Before social media, fandom would not have been such a huge part of society like it is now. With the Beatles and Elvis for example, news would be spread through newspapers and TV, but no-one wants to know about a 14-year-old writing a fanfic about George Harrison and Paul McCartney. With the growing use of social media platforms such as YouTube, Facebook and Instagram, fandoms have been able to grow and reach new levels that wouldn’t have been seen 50 years ago. For example, many fans use YouTube to ‘vlog’ about their trips to conventions, which allows other fans to connect with them and help them feel as though they are there if they could not attend themselves. Then there’s bloggers like me who may post about their trips to conventions, or update readers on their cosplay. Instagram appears to be the top platform to use, especially for conventions. Photos are a big help and encourager for people wanting to attend conventions, start cosplaying, or even join a fandom. This is a huge inspiration for other fans to attend and participate in cosplay and meet others in their fandom. Moreover, it is great for the fandom community and brings the fans together. Members of fandoms often use conventions as a meeting place when encountering other fans for the first time, as they often speak over the Internet. This assists fans in making new friends and being a bigger part of their community. Many fans consider themselves to be social outcasts, hence why some fans relate more to a specific, perhaps hard-done-by character in their favourite series. The availability of online fandom communities, like Tumblr, allows these fans to engage with others and gain confidence. To be honest, you could say that this is the reason why some fans say they can’t live without a show, or without their fandom; it is the cause of their confidence and social identity.
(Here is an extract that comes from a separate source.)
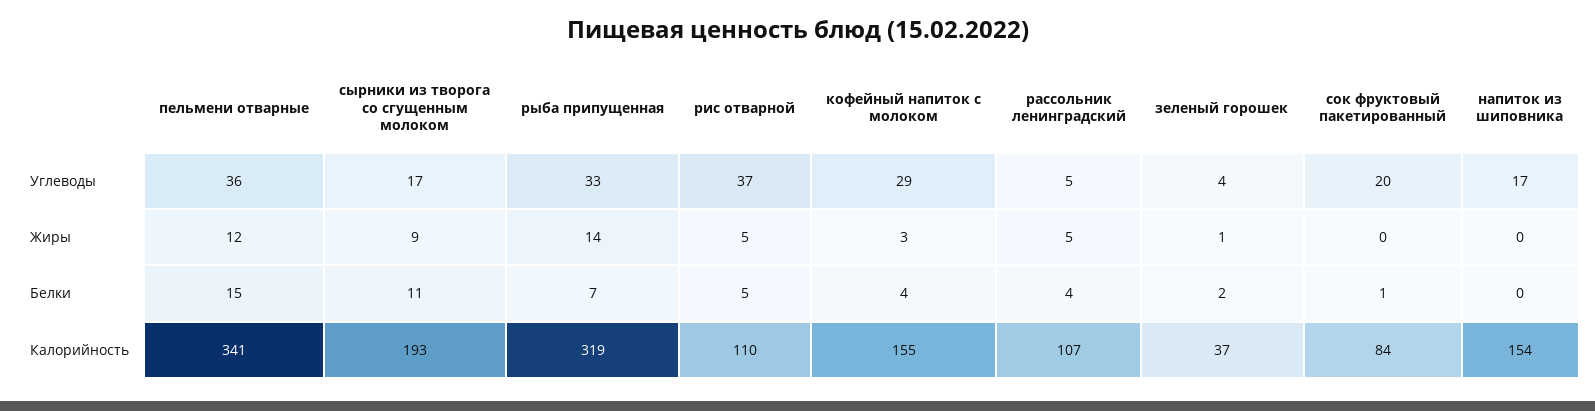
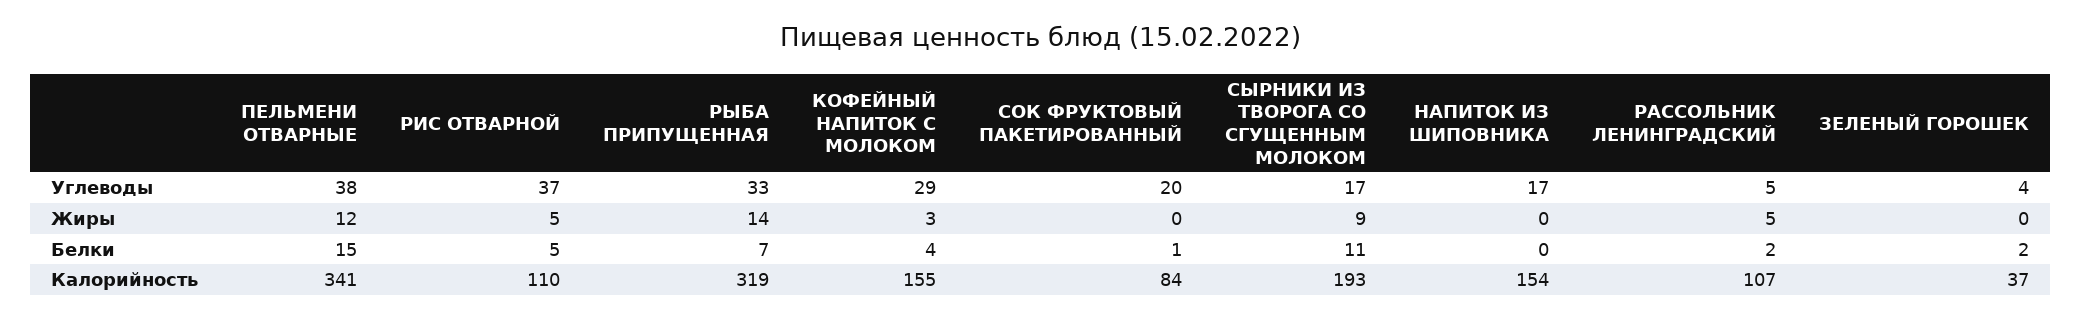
пельмени отварные, Углеводы: 36 -> 38
зеленый горошек, Жиры: 1 -> 0
рассольник ленинградский, Белки: 4 -> 2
Since the concept of fandom arose in the 1920s, the introduction of the Internet and the media have given fandoms new platforms to showcase their passions and creativity around their subject and have brought the idea of fandoms into the light from days where it had been considered bedroom culture. The notion of fanfiction, cosplay, fan art and other media content that continues the message of TV shows, books, games and anything geek culture entails; gives some fans something to feel a part of, a family in some ways. Although it has encouraged change and growth, a world of technology often shuns away creativity, invention and imagination. These forms of media are not only useful for fandoms and creators, but also for society, as they encourage and praise individuality. I’ve learned quite a lot from looking at the history of fandom and I hope you guys have enjoyed reading and discovering with me.